November 2, 2007

 

CBOT Soy Outlook on Friday: Seen 2-4 cents higher on crude oil, weaker dollar

 

 

Chicago Board of Trade soybean futures are seen starting day time trading 2-to-4 cents higher, following the strength in crude oil futures and the modest gains set in overnight trading, an analyst said.

 

In overnight e-CBOT trading, January gained 2 1/2 cents to US$10.09 per bushel. e-CBOT volume in January was 3,626 contracts.

 

Soybeans were modestly higher in overnight trading, benefiting from short covering and should draw support from stronger crude oil prices, a commission house analyst said.
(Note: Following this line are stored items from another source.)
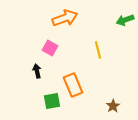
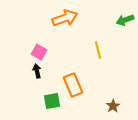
pink square: moved 11 px left, 4 px down
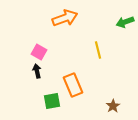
green arrow: moved 2 px down
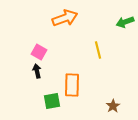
orange rectangle: moved 1 px left; rotated 25 degrees clockwise
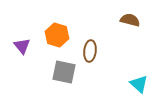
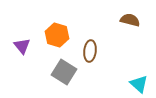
gray square: rotated 20 degrees clockwise
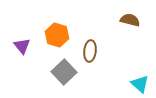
gray square: rotated 15 degrees clockwise
cyan triangle: moved 1 px right
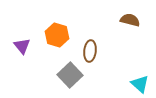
gray square: moved 6 px right, 3 px down
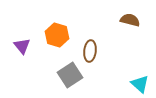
gray square: rotated 10 degrees clockwise
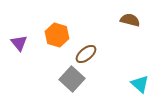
purple triangle: moved 3 px left, 3 px up
brown ellipse: moved 4 px left, 3 px down; rotated 45 degrees clockwise
gray square: moved 2 px right, 4 px down; rotated 15 degrees counterclockwise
In addition, the dollar is weaker and could provide some additional strength, the analyst added.

 

A slightly larger crop estimate from FCStone Thursday afternoon isn't expected to have much impact, a trader said. FCStone pegged the U.S. soybean crop at 2.651 billion bushels with a yield of 42.2 bushels per acre. In October, the U.S. Department of Agriculture reported U.S. soybean production at 2.598 billion bushels with a yield of 41.4 bushels per acre.

 

Late harvest-season weather remains favorable over the next several days, DTN Meteorlogix Weather said.

 

Dry weather is expected Saturday with only a few light showers possible Sunday in the western U.S. Midwest, with dry weather forecast through Sunday in eastern sections of the region. Temperatures are expected to average near-to-above normal in the period.

 

On daily technical charts, January soybeans closed sharply lower, but near mid-range on profit taking and lower outside markets, a technical analyst said. Bulls don't want to see a bearish weekly low close Friday, as it would raise the specter of a bearish double-top reversal pattern developing on the daily bar chart, the analyst said. The next upside price objective for the bulls is to close prices above solid technical resistance at the contract high of US$10.33 1/2 per bushel. The next downside objective for the bears is closing prices below strong support at US$9.80.

 

First resistance for January soybeans is seen at US$10.15 and than at US$10.23 1/2, Thursday's high. First support is seen at US$10.00 and then at Thursday's low of US$9.94.

 

Deliveries posted against the Chicago Board of Trade November soybean future were 28 contracts Friday. Issuers included the customer account of RJ O'Brien, which issued 25 contracts and the customer account of ADM Investor Services, which issued 3 contracts. The customer account of RJ O'Brien stopped all 28 contracts. The last trade assigned was Oct. 16.

 

In overseas markets, crude palm oil futures settled lower on the Bursa Malaysia Derivative Exchange on lower crude oil and soybean oil prices with the benchmark January contract ending 13 Malaysian ringgit lower at MYR2,917/tonne.

 

In other soybean news, cash soybean prices surged in China in the week ended Friday as farmers are reluctant to sell due to lower production expected this year from a severe drought, analysts said.

 

Soybean futures on China's Dalian Commodities Exchange settled lower as weaker crude oil futures pressed the market. The benchmark May 2008 contract settled 32 yuan lower at RMB4,374 per metric tonne.